Australia’s peak retail travel body has slammed Qantas’ decision to slash travel agent commissions for international tickets.
The Australian Federation of Travel Agents (AFTA) has expressed its “disappointment” in the national carrier’s decision to cut commissions on international fares from five per cent to one per cent by July 2022.
Qantas made the announcement yesterday during a market update alongside a spate of job cuts and a two-year wage freeze.
Igor Kwiatkowski, Qantas’ executive manager of global sales and distribution, said that maintaining the airline’s current commission structure is no longer viable and that the cuts are central to its recovery plan.
“We know our travel agency partners have also been hit hard by COVID-19. The crisis has driven a lot of permanent change in how airlines do business and that’s clearly going to extend to agents as well,” Kwiatkowski said.
“That’s why we’ve given more than twelve months’ notice and we’ll be working closely with agents as they adapt their own business models and support their recovery.”
Kwiatkowski said there has been a global shift away from traditional commissions to a service-fee model.
“The Australian peak travel industry body has also recently acknowledged this shift and how important it was for agents to evolve and become less reliant on commissions,” he said.
“Agents deserve to be rewarded for the time, knowledge, expertise and research that goes into booking and managing travel and a service fee is a logical way to do that.”
AFTA has made “strong representations” to Qantas on the pressing need to maintain the status quo given travel agents’ primary revenue reliance on international travel and the reality that international travel is unlikely to normalise before mid-2022 at the earliest.

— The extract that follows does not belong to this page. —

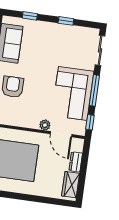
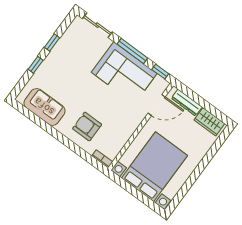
window: (30, 16) -> (36, 65), moved
plant: (45, 125) -> (140, 115), removed
dresser: (76, 162) -> (187, 103), width x1.44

“AFTA on behalf of our members and the consumers we support is very disappointed,” the AFTA board said in a statement.
“It’s true there has been a gradual global transition to reduce BSP payments but that transition happened in a pre-COVID world.
“The reality of COVID and the ongoing paralysis of international travel until at least mid-2022 puts Australia’s travel agents and businesses in a very difficult position.
“While we are grateful that Qantas has provided 1 year’s notice of these changes following strong representations from AFTA, the reality is that the ongoing paralysis of international travel to and from Australia has hit travel agents and businesses extremely hard and this is another unwelcome blow.
“The AFTA board notes the longstanding relationship Qantas has had with travel agents and businesses and we ask Qantas to work closely with us to optimise benefits for agents as we move forward including on QDP.”